*** SUPPLIED PASSAGE ***

Silenced by the Scroll: The Rising Tide of Digital Violence Against Africa’s Women Journalists

The modern newsroom no longer ends at the office door; for the contemporary journalist, the frontline is often found within the glowing screen of a smartphone. But for women journalists across East and Southern Africa, this digital frontier has become a site of relentless psychological warfare. Every morning, thousands of women reporters log into their social media accounts not just to track breaking news or engage with their audience, but to face a calculated barrage of vitriol. From sexually explicit threats and derogatory body-shaming to sophisticated, coordinated character assassinations, the digital landscape is being weaponized to drive women out of the public square.

This phenomenon, increasingly categorized as technology-facilitated gender-based violence (TFGBV), is not a peripheral issue of “internet trolls.” It is a systemic threat to press freedom and democratic discourse. According to a landmark global study conducted by UNESCO, the scale of this crisis is staggering: 73 per cent of women journalists—nearly three out of every four—have experienced some form of online violence. Even more chilling is the finding that one in four women reporters has received threats of physical harm, including death threats. In the context of East and Southern Africa, these figures represent a daily gauntlet that determines how, and if, women can continue to tell the stories that matter.

For Kgomotso Modise, a prominent South African journalist who specializes in the high-stakes world of criminal justice and court reporting for Eyewitness News (EWN), the abuse is an “occupational hazard” that carries a distinct, gendered sting. Modise has spent years navigating the complexities of the South African legal system, but she finds that the most aggressive opposition doesn’t come from the courtroom, but from the comment sections.

“The insults are very sexual,” Modise observes, highlighting a crucial distinction between professional critique and gendered harassment. When her male colleagues express strong opinions or report on controversial topics, they might be called “uninformed” or “stupid.” However, when Modise does the same, the attacks immediately pivot to her womanhood. “My male colleagues who express similar views would never face the same slurs. For me, it’s always: ‘Oh, she’s sleeping with the investigations officer.’ Any opinion I share is sexualized.”

*** End of SUPPLIED PASSAGE ***
*** DATA SHOWN ***

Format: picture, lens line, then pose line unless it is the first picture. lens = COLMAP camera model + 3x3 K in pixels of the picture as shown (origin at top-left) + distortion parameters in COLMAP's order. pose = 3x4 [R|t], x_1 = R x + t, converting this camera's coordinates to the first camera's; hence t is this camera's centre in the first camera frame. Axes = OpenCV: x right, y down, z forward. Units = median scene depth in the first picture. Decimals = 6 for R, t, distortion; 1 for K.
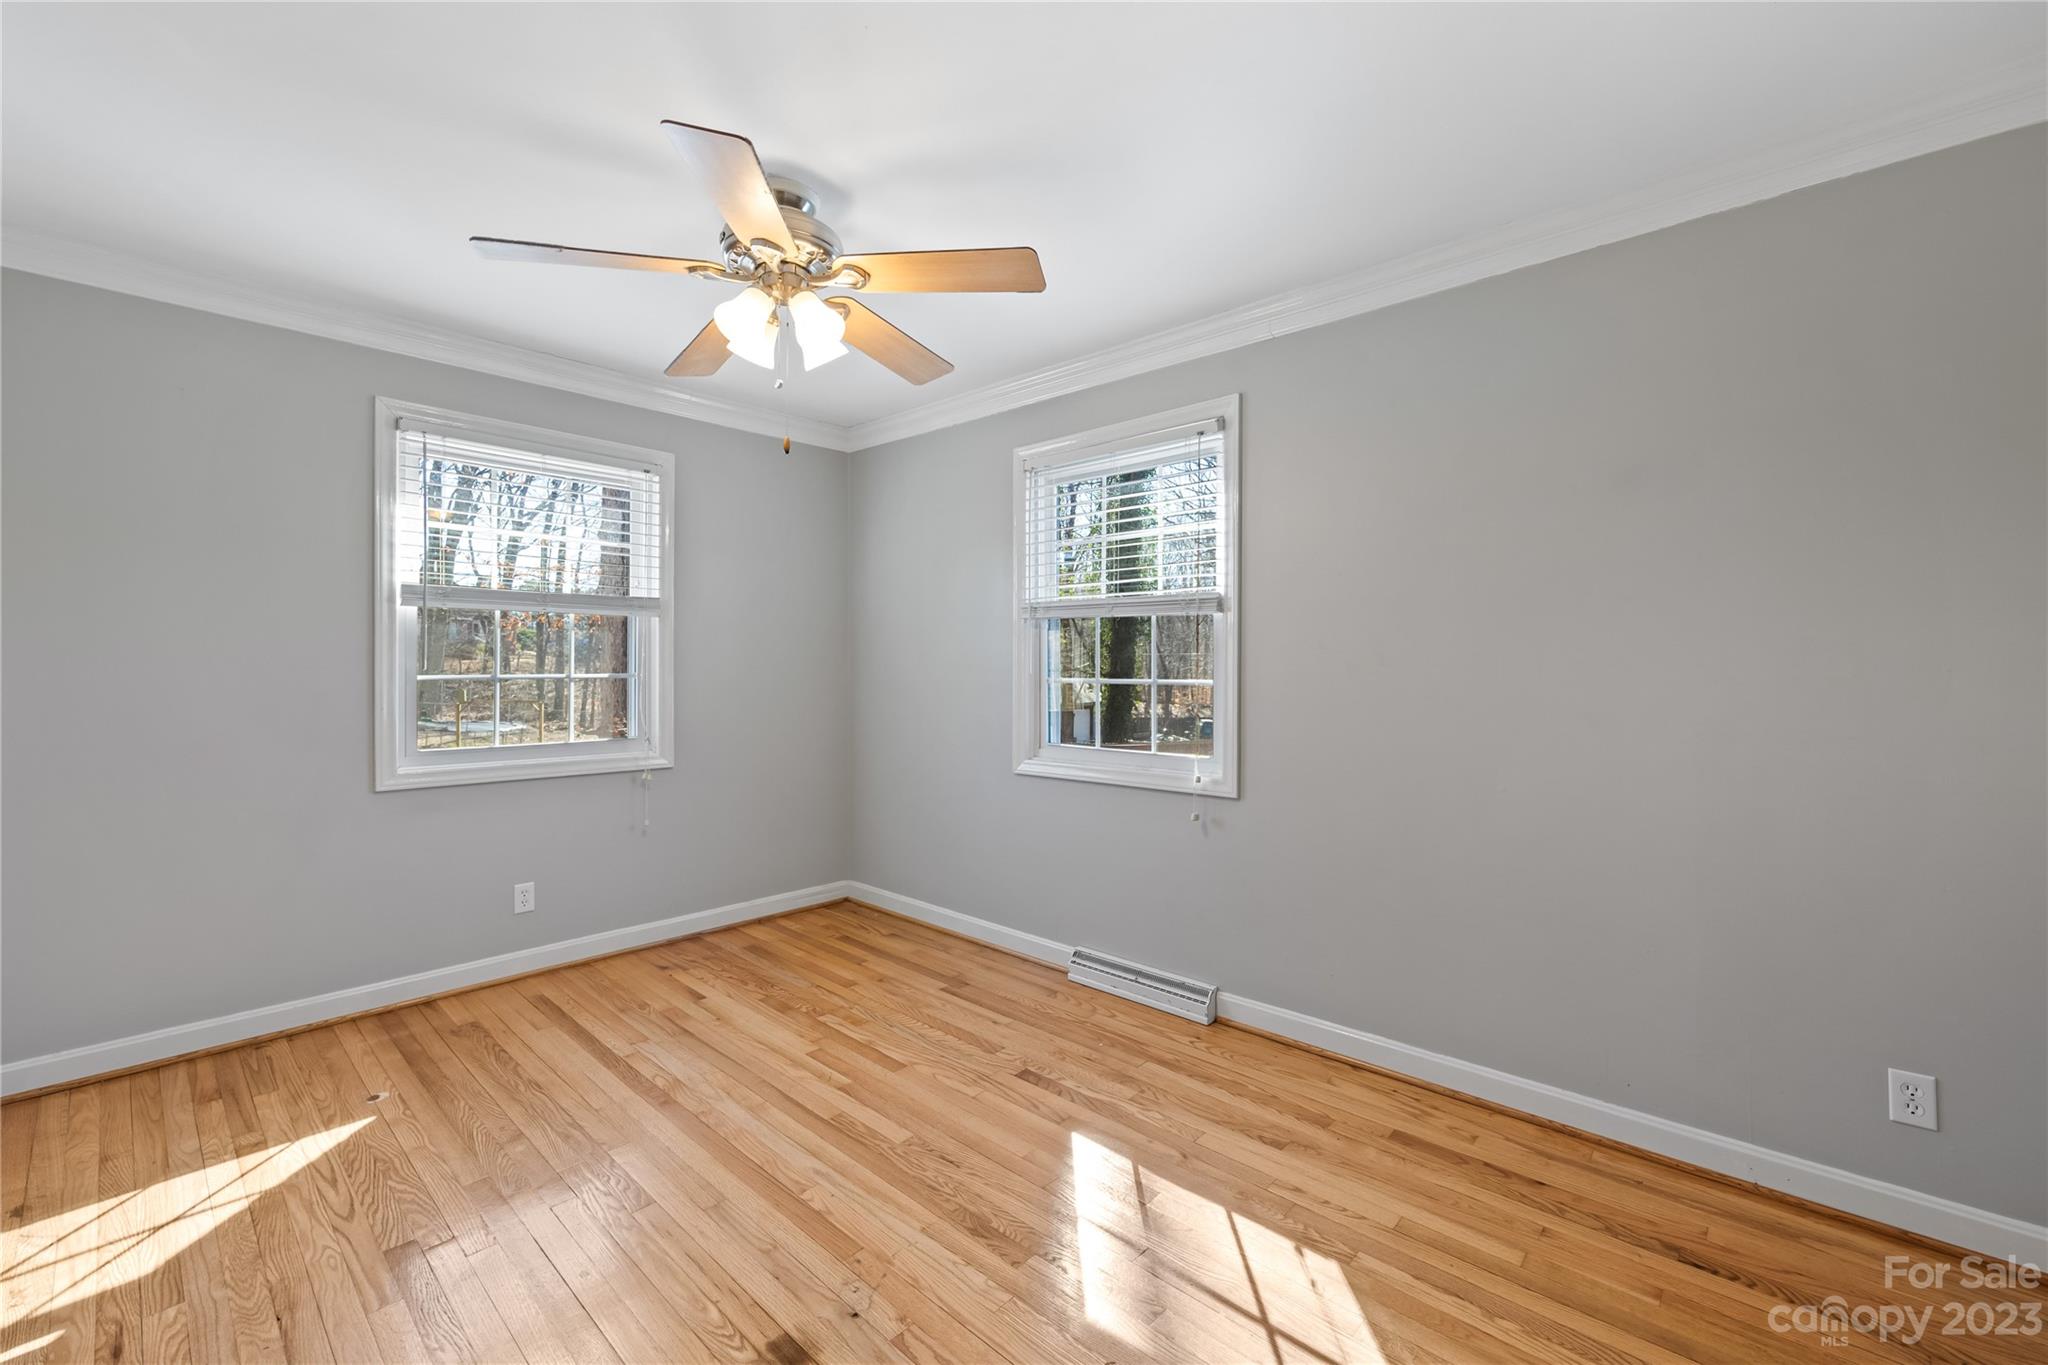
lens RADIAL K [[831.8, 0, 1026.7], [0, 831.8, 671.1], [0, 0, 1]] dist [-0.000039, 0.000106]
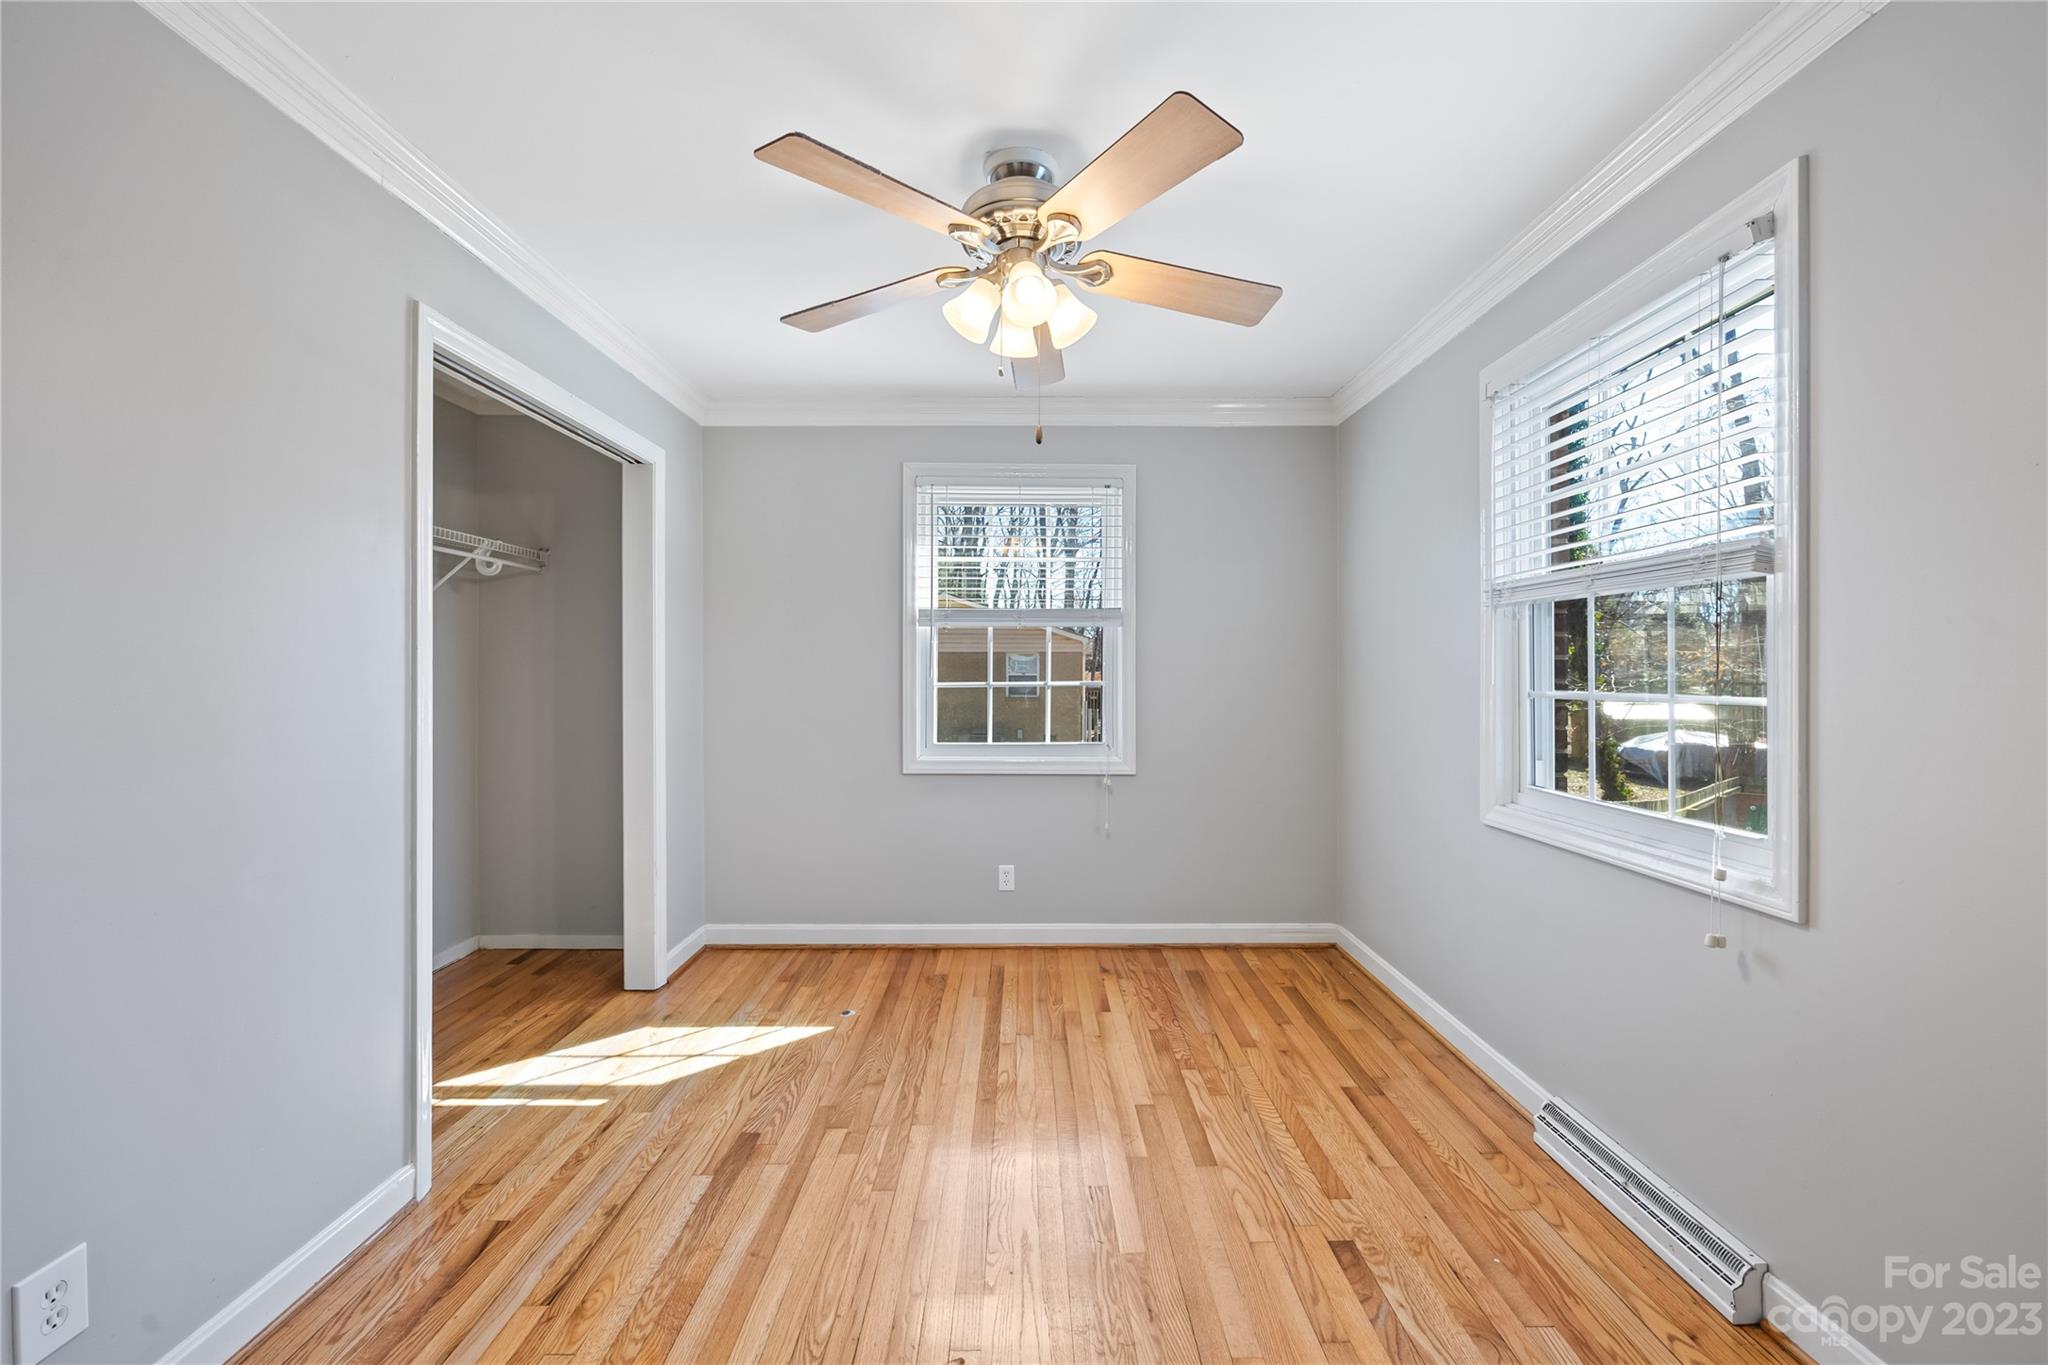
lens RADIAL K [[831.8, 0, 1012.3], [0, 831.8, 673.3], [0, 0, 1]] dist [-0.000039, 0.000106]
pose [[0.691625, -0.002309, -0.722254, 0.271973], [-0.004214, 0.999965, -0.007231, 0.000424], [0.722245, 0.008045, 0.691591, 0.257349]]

*** End of DATA SHOWN ***
*** DATA SHOWN ***

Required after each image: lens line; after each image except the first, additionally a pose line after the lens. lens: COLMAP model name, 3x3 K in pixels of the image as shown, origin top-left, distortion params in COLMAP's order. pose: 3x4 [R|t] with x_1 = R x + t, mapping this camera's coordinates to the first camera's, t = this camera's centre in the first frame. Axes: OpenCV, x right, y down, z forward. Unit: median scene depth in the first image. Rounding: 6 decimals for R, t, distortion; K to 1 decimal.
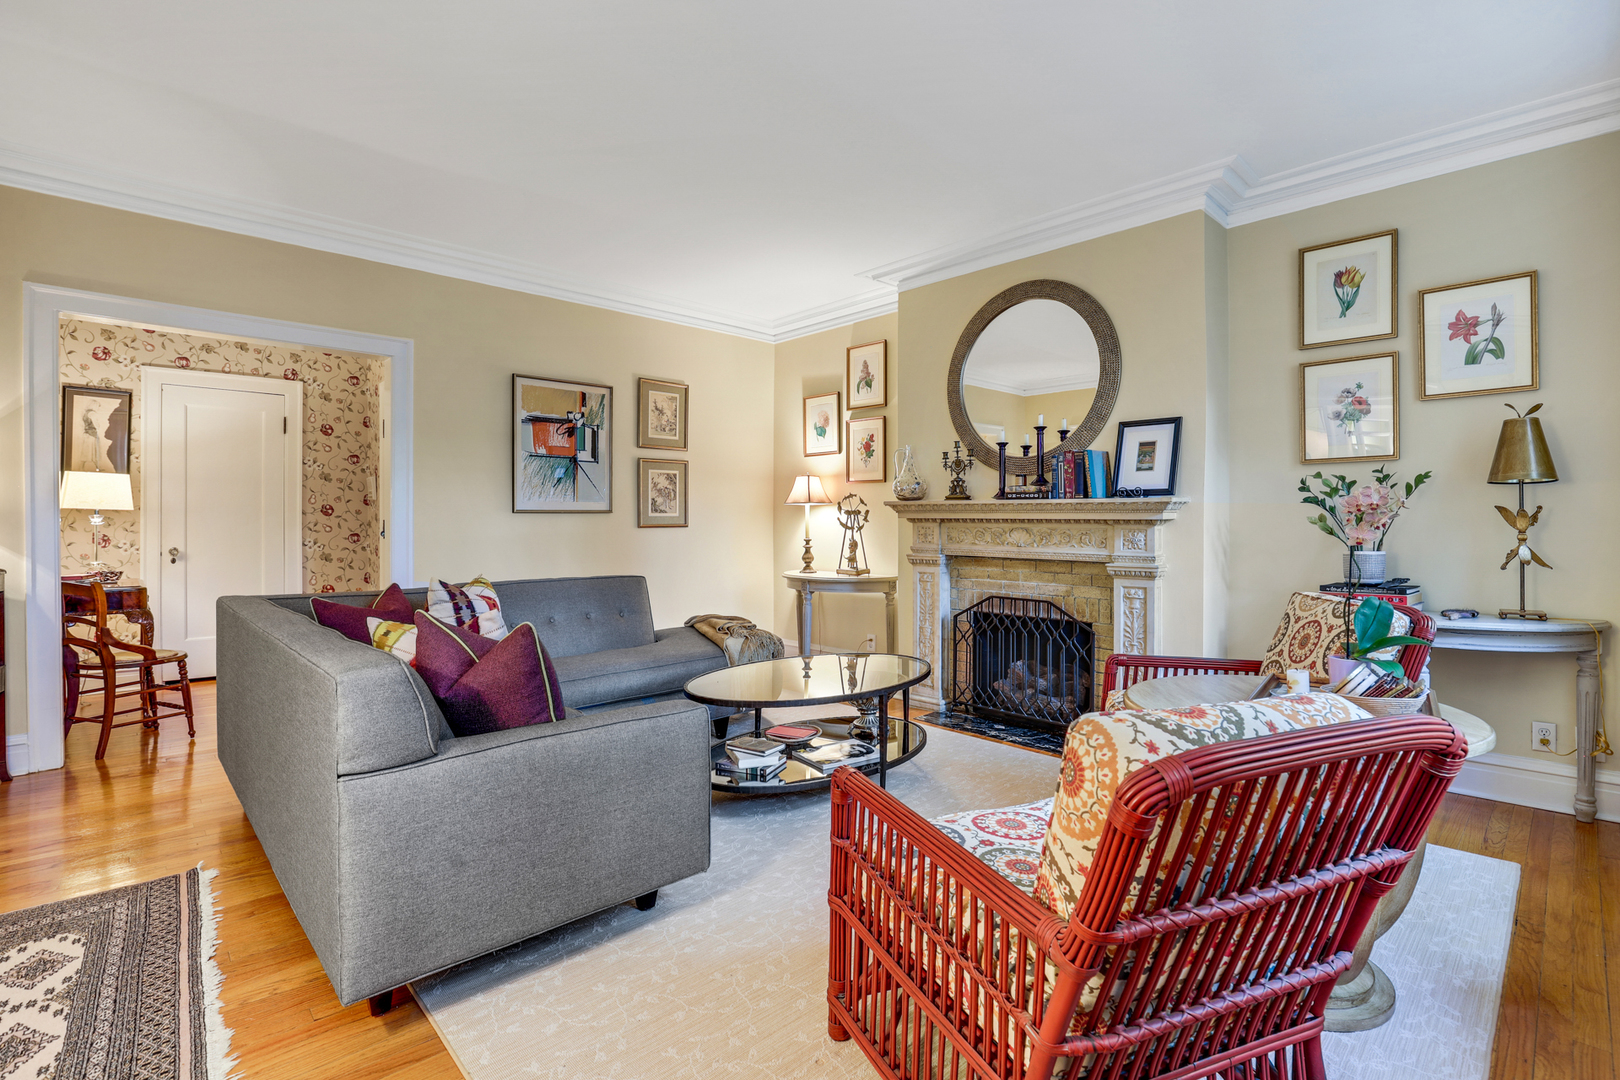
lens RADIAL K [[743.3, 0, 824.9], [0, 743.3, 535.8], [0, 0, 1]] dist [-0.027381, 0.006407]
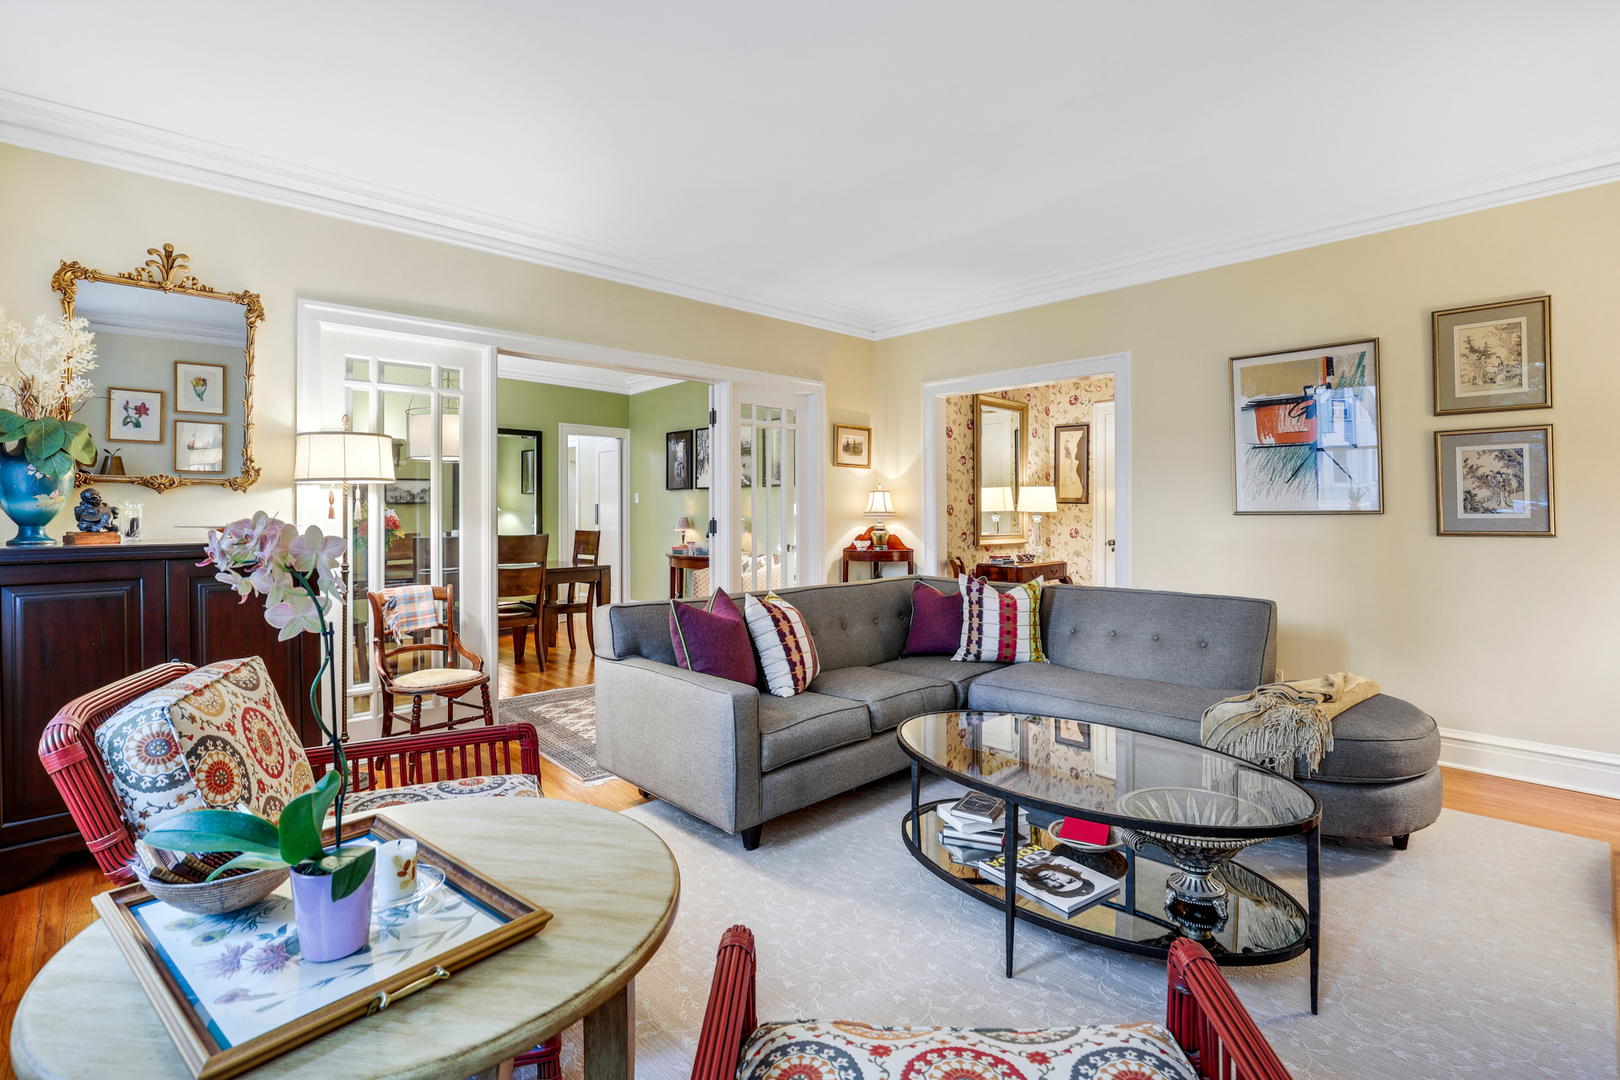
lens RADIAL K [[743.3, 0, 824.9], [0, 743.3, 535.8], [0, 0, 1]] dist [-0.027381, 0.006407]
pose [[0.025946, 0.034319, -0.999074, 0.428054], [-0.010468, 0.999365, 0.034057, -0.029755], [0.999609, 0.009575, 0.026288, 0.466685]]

*** End of DATA SHOWN ***

- WHAT THIS TASK INVOLVES
Pick up the article on online violence against women journalists in East and Southern Africa at the point where it stops, and continue it in the same voice.

- EXPECTED OUTPUT
This pattern of abuse reached a fever pitch during her coverage of the Senzo Meyiwa trial, a high-profile murder case involving a beloved South African soccer star that has captivated and polarized the nation for years. In such a charged atmosphere, Modise and her female peers became targets for the public’s displaced anger. Rather than debating the merits of the evidence or the accuracy of the reporting, detractors launched attacks on their physical appearance and made degrading insinuations about their private lives. This tactic is a hallmark of digital violence: it seeks to delegitimize a woman’s professional authority by reducing her to a sexual object or a target of ridicule.

The danger of digital violence is its ability to leap from the screen into a journalist’s private sanctuary. Modise recalls a terrifying escalation that occurred after she reported on the sensitive topic of extrajudicial killings. In a move designed to shatter her sense of security, an anonymous user “doxed” her—retrieving private childhood photographs from her personal Facebook account and reposting them alongside explicit threats of sexual violence. Crucially, the harasser also targeted her underage niece.

“That, for me, just went too far,” Modise says. “It wasn’t just an attack on my views—it was a violation involving children.” This incident underscores the predatory nature of online harassment; it is rarely about the news itself and almost always about exerting power and control through fear. When a journalist’s family is brought into the line of fire, the psychological toll becomes an unbearable weight.

This weight is what Cecilia Maundu, a Kenyan journalist and the creator of the *Digital Dada* podcast, seeks to address. Maundu has dedicated her platform to exploring the intersection of gender, media, and digital security. Through her interviews with women across the continent, she has documented a disturbing trend of “silencing by a thousand cuts.”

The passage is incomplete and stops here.